*Problem requirements:* Exact reproduction, images excluded: write out the records below.

[Saved entries]
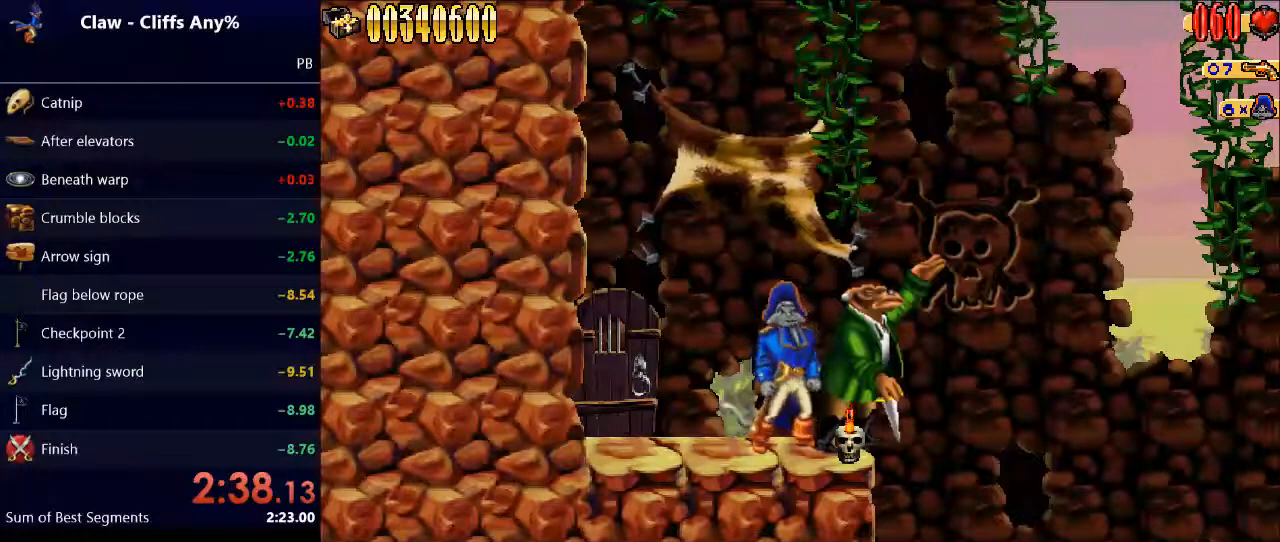
{"keys": [], "events": []}
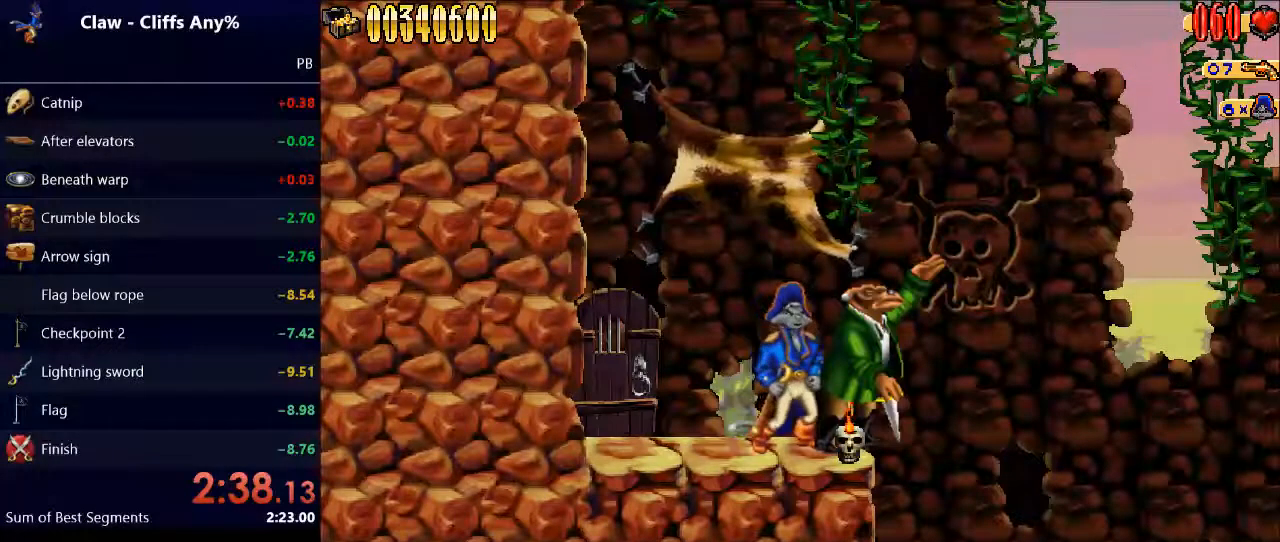
{"keys": [], "events": []}
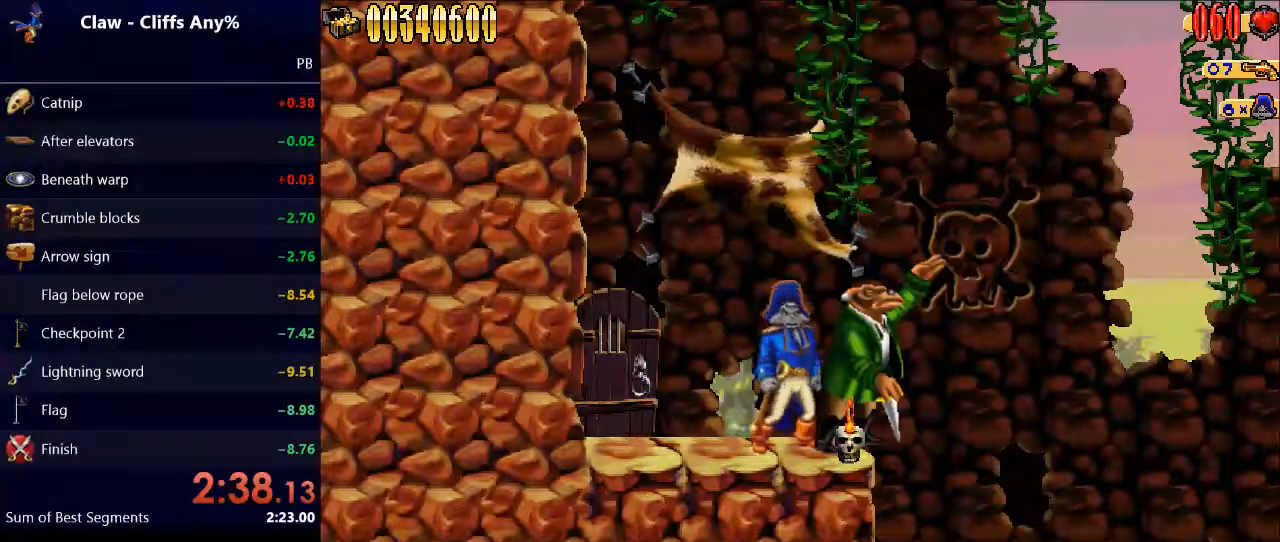
{"keys": ["e"], "events": [[300, "e", "down"], [400, "down", "down"], [400, "e", "up"], [433, "e", "down"], [500, "down", "up"]]}
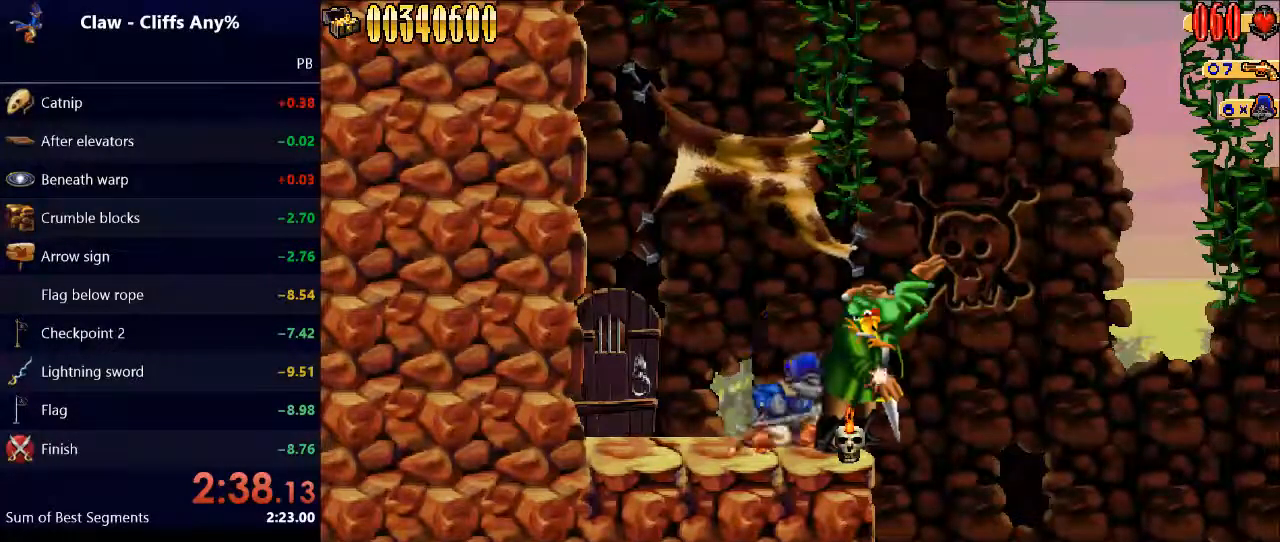
{"keys": [], "events": [[33, "e", "up"], [67, "down", "down"], [133, "down", "up"], [133, "e", "down"], [167, "e", "up"], [233, "down", "down"], [267, "down", "up"], [267, "e", "down"], [367, "e", "up"], [400, "down", "down"], [467, "down", "up"], [467, "e", "down"], [500, "e", "up"]]}
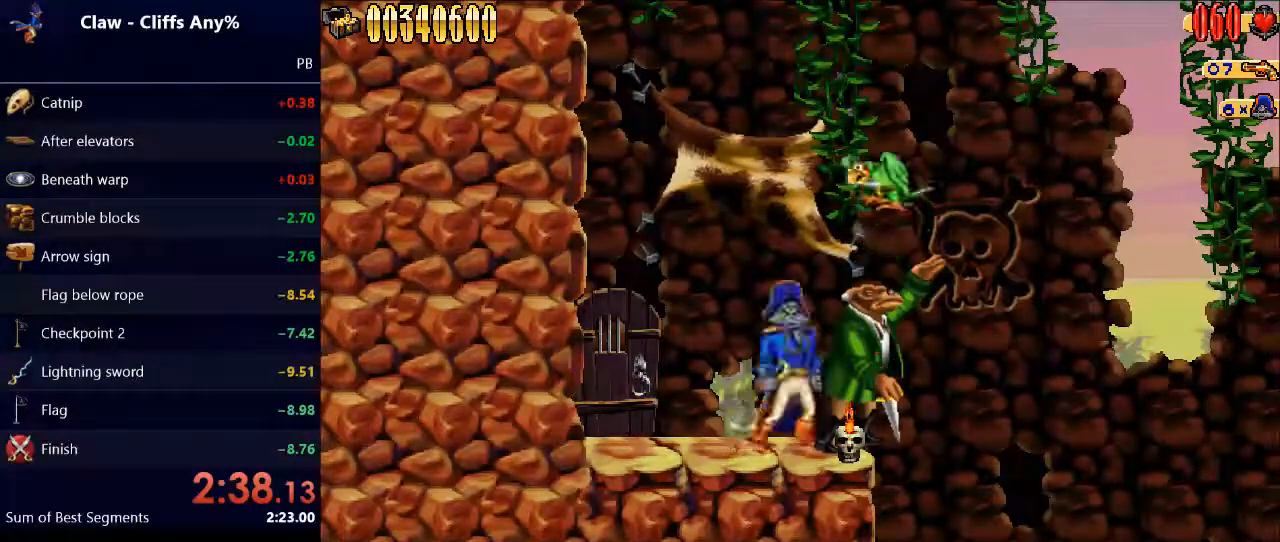
{"keys": ["e"], "events": [[100, "down", "down"], [133, "down", "up"], [133, "e", "down"], [233, "down", "down"], [233, "e", "up"], [267, "down", "up"], [333, "e", "down"], [433, "down", "down"], [433, "e", "up"], [467, "down", "up"], [500, "e", "down"]]}
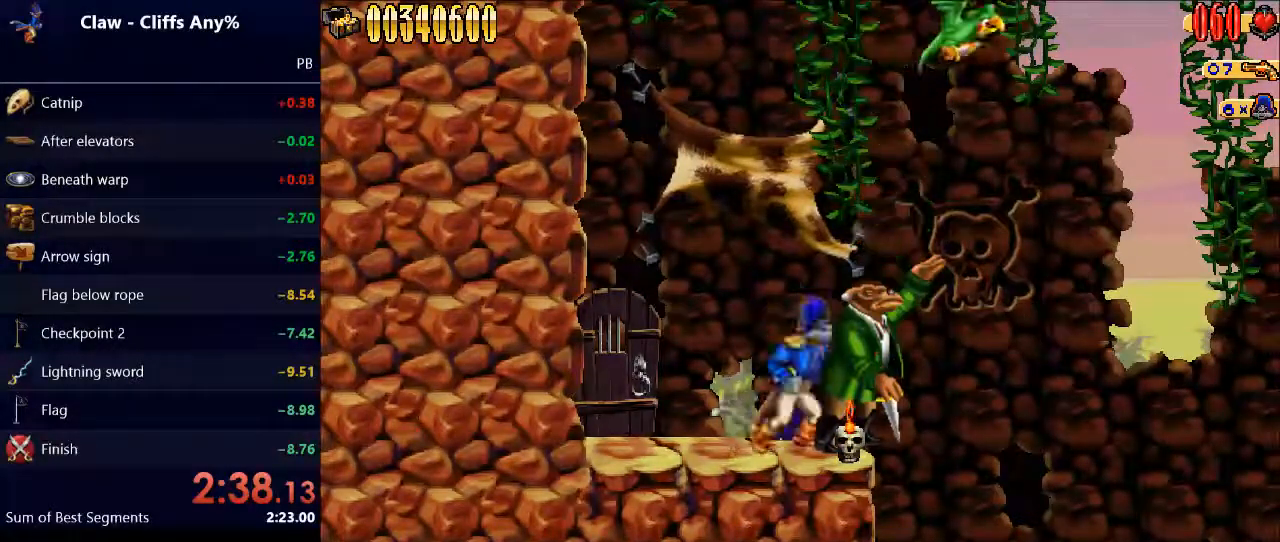
{"keys": [], "events": [[100, "down", "down"], [100, "e", "up"], [167, "down", "up"], [167, "e", "down"], [267, "down", "down"], [267, "e", "up"], [333, "down", "up"], [333, "e", "down"], [433, "down", "down"], [433, "e", "up"], [500, "down", "up"]]}
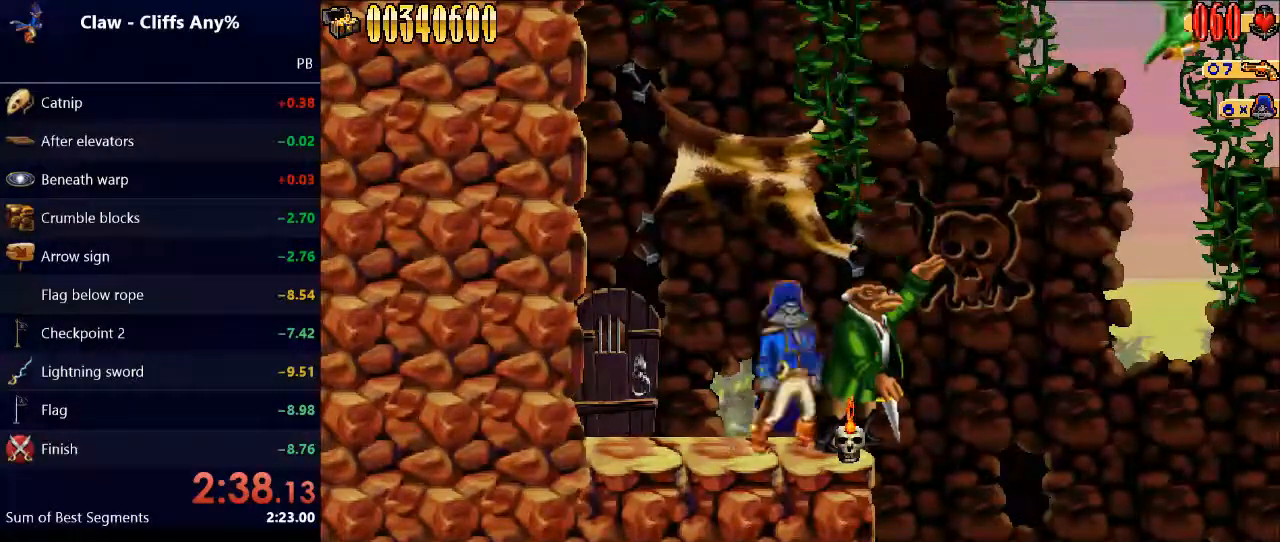
{"keys": [], "events": [[33, "e", "down"], [67, "down", "down"], [67, "e", "up"], [167, "down", "up"], [233, "e", "down"], [267, "down", "down"], [267, "e", "up"], [367, "down", "up"], [367, "e", "down"], [467, "down", "down"], [467, "e", "up"], [500, "down", "up"]]}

*Exercise solution:*
{"keys": [], "events": []}
{"keys": [], "events": []}
{"keys": ["e"], "events": [[300, "e", "down"], [400, "down", "down"], [400, "e", "up"], [433, "e", "down"], [500, "down", "up"]]}
{"keys": [], "events": [[33, "e", "up"], [67, "down", "down"], [133, "down", "up"], [133, "e", "down"], [167, "e", "up"], [233, "down", "down"], [267, "down", "up"], [267, "e", "down"], [367, "e", "up"], [400, "down", "down"], [467, "down", "up"], [467, "e", "down"], [500, "e", "up"]]}
{"keys": ["e"], "events": [[100, "down", "down"], [133, "down", "up"], [133, "e", "down"], [233, "down", "down"], [233, "e", "up"], [267, "down", "up"], [333, "e", "down"], [433, "down", "down"], [433, "e", "up"], [467, "down", "up"], [500, "e", "down"]]}
{"keys": [], "events": [[100, "down", "down"], [100, "e", "up"], [167, "down", "up"], [167, "e", "down"], [267, "down", "down"], [267, "e", "up"], [333, "down", "up"], [333, "e", "down"], [433, "down", "down"], [433, "e", "up"], [500, "down", "up"]]}
{"keys": [], "events": [[33, "e", "down"], [67, "down", "down"], [67, "e", "up"], [167, "down", "up"], [233, "e", "down"], [267, "down", "down"], [267, "e", "up"], [367, "down", "up"], [367, "e", "down"], [467, "down", "down"], [467, "e", "up"], [500, "down", "up"]]}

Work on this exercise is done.